Ukraine’s struggle against Russian invaders has been abetted by a steady flow of intelligence from the US government, including commercial satellite imagery, allowing Ukraine’s armed forces to target its enemies most vulnerable points.
Capella Space, the only US company providing space radar data to the US, is part of that push. Data collected by its seven satellites, which provide the highest resolution imagery of any private effort, is purchased by US intelligence agencies and armed services.
The San Francisco-based company announced that a $97 million fundraising round this week, led by the VC fund Nightdragon, which will support the launch of more spacecraft to improve the frequency and quality of its imagery. The company said its revenue has doubled in the last twelve months.
Why the military is so interested in space radar
When Capella was founded in 2016, the US military saw it as a promising way to keep an eye on North Korea’s nuclear missiles, even when clouds might block optical satellites. But its breakout role has been peering through the fog in eastern Europe.

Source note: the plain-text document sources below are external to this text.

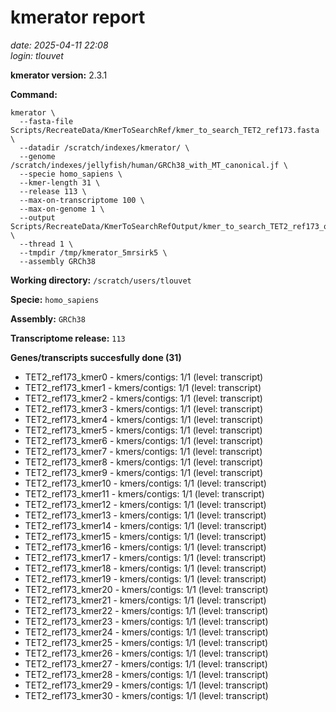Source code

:# kmerator report
*date: 2025-04-11 22:08*  
*login: tlouvet*

**kmerator version:** 2.3.1

**Command:**

```
kmerator \
  --fasta-file Scripts/RecreateData/KmerToSearchRef/kmer_to_search_TET2_ref173.fasta \
  --datadir /scratch/indexes/kmerator/ \
  --genome /scratch/indexes/jellyfish/human/GRCh38_with_MT_canonical.jf \
  --specie homo_sapiens \
  --kmer-length 31 \
  --release 113 \
  --max-on-transcriptome 100 \
  --max-on-genome 1 \
  --output Scripts/RecreateData/KmerToSearchRefOutput/kmer_to_search_TET2_ref173_output \
  --thread 1 \
  --tmpdir /tmp/kmerator_5mrsirk5 \
  --assembly GRCh38
```

**Working directory:** `/scratch/users/tlouvet`

**Specie:** `homo_sapiens`

**Assembly:** `GRCh38`

**Transcriptome release:** `113`

**Genes/transcripts succesfully done (31)**

- TET2_ref173_kmer0 - kmers/contigs: 1/1 (level: transcript)
- TET2_ref173_kmer1 - kmers/contigs: 1/1 (level: transcript)
- TET2_ref173_kmer2 - kmers/contigs: 1/1 (level: transcript)
- TET2_ref173_kmer3 - kmers/contigs: 1/1 (level: transcript)
- TET2_ref173_kmer4 - kmers/contigs: 1/1 (level: transcript)
- TET2_ref173_kmer5 - kmers/contigs: 1/1 (level: transcript)
- TET2_ref173_kmer6 - kmers/contigs: 1/1 (level: transcript)
- TET2_ref173_kmer7 - kmers/contigs: 1/1 (level: transcript)
- TET2_ref173_kmer8 - kmers/contigs: 1/1 (level: transcript)
- TET2_ref173_kmer9 - kmers/contigs: 1/1 (level: transcript)
- TET2_ref173_kmer10 - kmers/contigs: 1/1 (level: transcript)
- TET2_ref173_kmer11 - kmers/contigs: 1/1 (level: transcript)
- TET2_ref173_kmer12 - kmers/contigs: 1/1 (level: transcript)
- TET2_ref173_kmer13 - kmers/contigs: 1/1 (level: transcript)
- TET2_ref173_kmer14 - kmers/contigs: 1/1 (level: transcript)
- TET2_ref173_kmer15 - kmers/contigs: 1/1 (level: transcript)
- TET2_ref173_kmer16 - kmers/contigs: 1/1 (level: transcript)
- TET2_ref173_kmer17 - kmers/contigs: 1/1 (level: transcript)
- TET2_ref173_kmer18 - kmers/contigs: 1/1 (level: transcript)
- TET2_ref173_kmer19 - kmers/contigs: 1/1 (level: transcript)
- TET2_ref173_kmer20 - kmers/contigs: 1/1 (level: transcript)
- TET2_ref173_kmer21 - kmers/contigs: 1/1 (level: transcript)
- TET2_ref173_kmer22 - kmers/contigs: 1/1 (level: transcript)
- TET2_ref173_kmer23 - kmers/contigs: 1/1 (level: transcript)
- TET2_ref173_kmer24 - kmers/contigs: 1/1 (level: transcript)
- TET2_ref173_kmer25 - kmers/contigs: 1/1 (level: transcript)
- TET2_ref173_kmer26 - kmers/contigs: 1/1 (level: transcript)
- TET2_ref173_kmer27 - kmers/contigs: 1/1 (level: transcript)
- TET2_ref173_kmer28 - kmers/contigs: 1/1 (level: transcript)
- TET2_ref173_kmer29 - kmers/contigs: 1/1 (level: transcript)
- TET2_ref173_kmer30 - kmers/contigs: 1/1 (level: transcript)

“Technologies have really changed the dynamic of this conflict: Starlink, TikTok, and satellite imagery,” Capella CEO Payam Banazadeh told Quartz. The satellite internet network, the global video sharing platform, and the ubiquity of data collected from space have given both the combatants and the rest of the world a unique view of modern war.
Capella has been watching Ukraine closely since late 2021, Banazadeh said, responding to requests from customers which quickly became more than they could fulfill as the conflict ramped up.
“Being in a small start-up company and watching the events unfold in Ukraine and realizing that we can actually do something to help in that circumstance has been an amazing experience,” Dan Gettman, the company’s director of product, told Quartz.
New tools for new customers
Government customers have been key to Capella’s growth, in part because they are more used to working with radar data, which until recently was largely collected by government spacecraft. A German public-private partnership launched a space radar satellite in 2007, and the first privately owned space radar satellite was put in orbit by the Finish firm IceEye in 2018.
Capella is looking to provide more data to commercial customers as well, and recently debuted new analytics tools that make it easier to identify ships and detect changes automatically by comparing a base map to the most recent observations. Tools like that could help supply chain analysts spot delays outside ports, or allow mining companies (or environmental activists) to assess geological events.
Gettman says the company is working to figure out the right balance between its own analytical features and partnerships with other remote-sensing firms or companies that specialize in analyzing such data to provide customers with the most useful tools.
“The challenge in going downstream isn’t the software, but the domain expertise to fully understand the problem the user has,” Banazadeh says.